“Nyehunge, the geographical oddity. Three hours from everywhere!”
Sunday morning I journeyed by mountain bike from our house in Geita to the small village center of Nyehunge. I started out at 7:45 am, having never been to Nyehunge before and not knowing for sure where it was. But asking for directions while on a bike isn’t so bad.
I was to meet Jason Miller, “super missionary,” there in Nyehunge, where he would arrive by truck from Mwanza. From there we would continue on together another hour to the village of Bilyahilu, where we’d stay until Tuesday. Riding my bike to meet Jason accomplished the following:
- Kept Jason and I from lavishly parking two vehicles in a village where vehicles aren’t generally parked.
- Allowed Christie to still have a mode of transportation in Geita.
- Let me get some non-running distance exercise on a mountain bike and small dirt roads.
- Put me in a situation to see some beautiful Tanzanian countryside.
I started out the direction I should be going, asking along the way how long it would take to reach Nyehunge — I’d figured on 2 1/2 hours. A few folks answered 4 hours, while others shrugged and said 3. Eternally the optimist — and a relatively strong rider (on a bike with gears at least, an unfair advantage for sure) — I decided to go with the 3-hour estimate. I was looking forward to the ride, but not to the several mountains everyone said I’d have to climb.
Two mountains and 45 minutes later, I asked some guys on bikes how far to Nyehunge, and they confidently answered, “If you ride really fast, it’ll be 3 hours.”
I thought, “Okay, I’d better push it a little,” not wanting to be late to meet Jason.
Another 45 minutes into the ride I came to a fork in the road. As I stopped to ask directions, I also inquired as to how long it would take to reach my desired destination. The answer without hesitation: “3 hours.”
At the 2-hour mark of my ride, I stopped to buy water and, as I poured it into my water bottle, again asked how far to Nyehunge. The guy glanced at my “hi-tech” bike and back at me, and said, “On a bike like that, you can probably make it in as little as 3 hours.”
At this point I responded in English and under my breath, “Well, ain’t this place a geographical oddity. Three hours from everywhere!”* I then started out again, this time with even more immediacy.
About 15 minutes passed, and I caught up with some guys who were cycling much faster than anyone else I’d seen that day. I fell into their pack and asked one of the guys how far to Nyehunge. He said, “At this speed, just a 1/2-hour.” Relieved, I followed him all the way to Nyehunge.
Total trip time = 2 hours, 45 minutes.
In Tanzanian culture it’s impolite to give someone bad news. And “I don’t know” is apparently the worst of news. It’s better to act as if you know — and let someone be disappointed in the end — than to not answer a question.
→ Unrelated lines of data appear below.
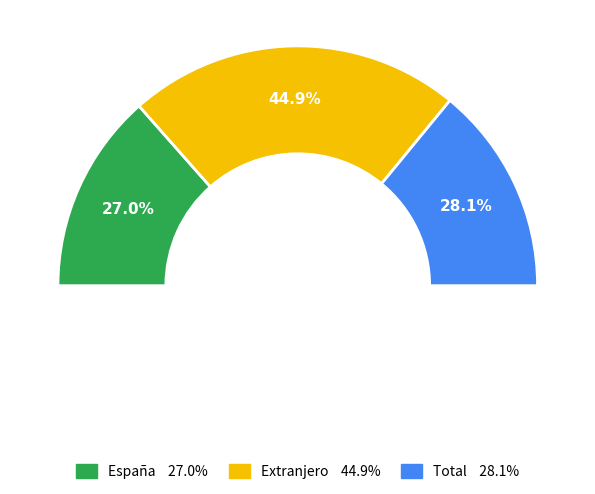

Which slice is the smallest?

España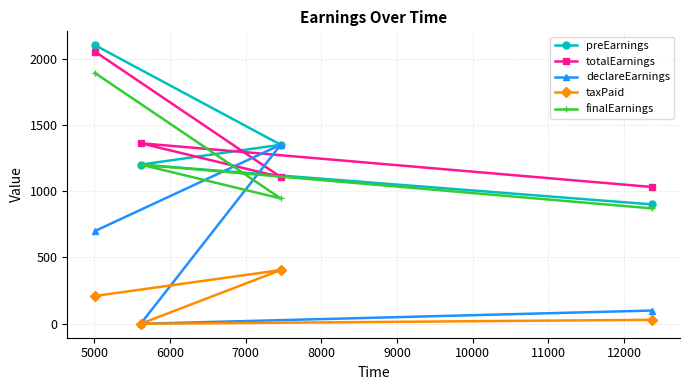

What is the value of the taxPaid point at the 1st from the left?

210.0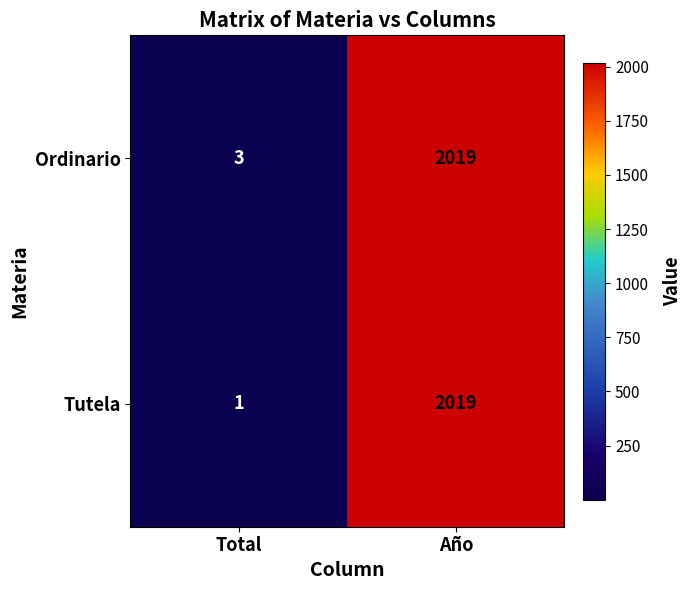

At which category does the chart reach its minimum across all series?

Total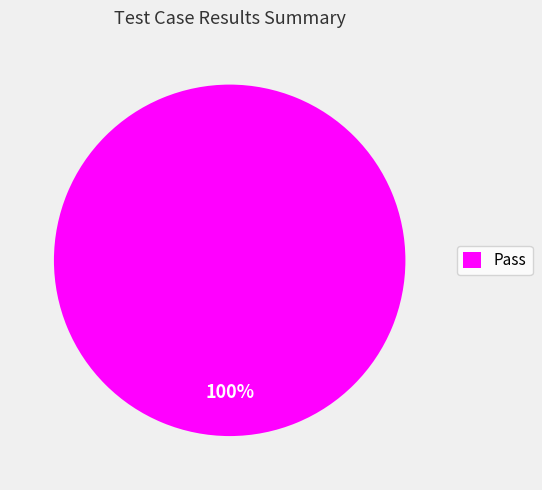

Does any single category account for the majority?

Yes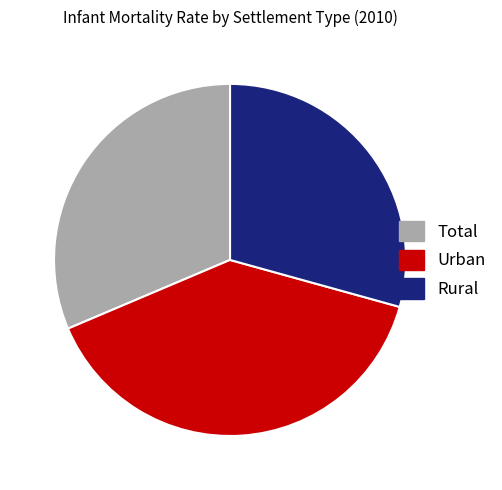

Is there a majority slice in this chart?

No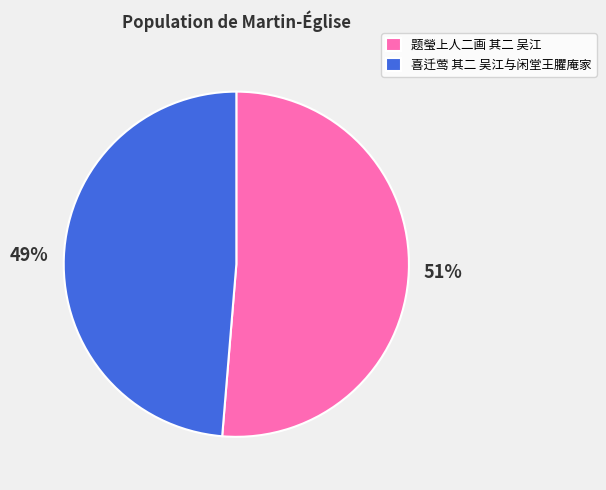

Combined, do 题瑩上人二画 其二 吴江 and 喜迁莺 其二 吴江与闲堂王臞庵家 account for over 50%?

Yes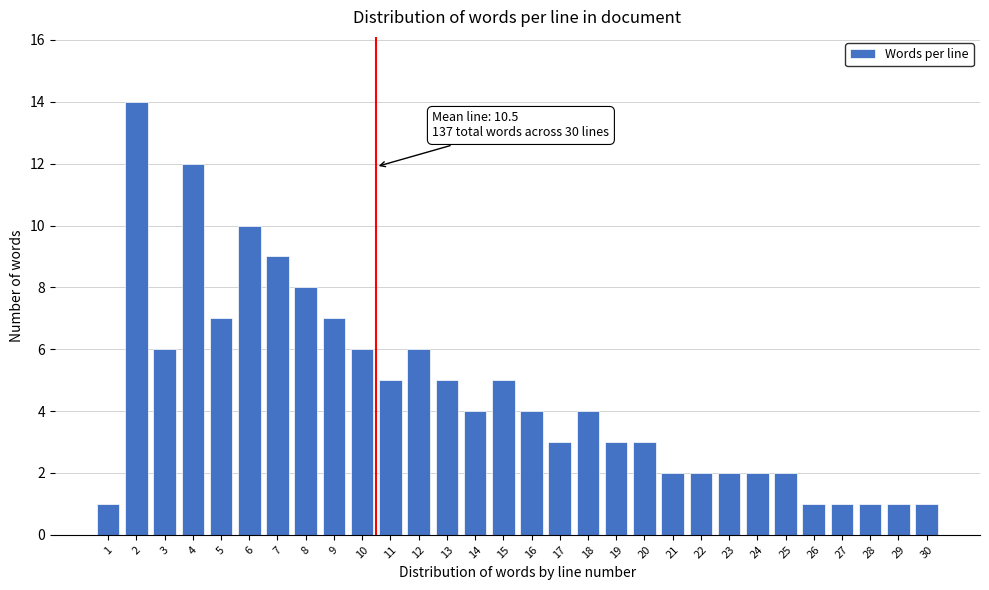

Reading left to right, list all the values displayed in this chart.

1	14	6	12	7	10	9	8	7	6	5	6	5	4	5	4	3	4	3	3	2	2	2	2	2	1	1	1	1	1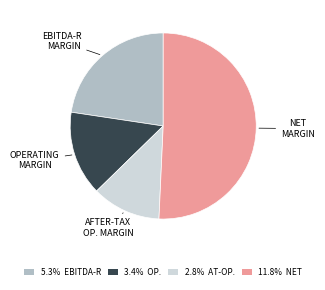

Is there any slice that represents more than half of the pie?

Yes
On the return trip yesterday, I was worried about some dark rain clouds moving our way and, so, asked Jason to drop me in Nyamazugo. This route would require only 10ish miles of dirt road, at which point I could enjoy a paved one all the way into Geita. I figured pavement would be easier to ride on when wet — and the trip couldn’t possibly be that much longer. I didn’t bother asking anyone for estimates. My total ride time yesterday was 4 hours. And the mountains were bigger.
* I shouldn’t have to offer a citation for this line — and I won’t. One of the best ever written.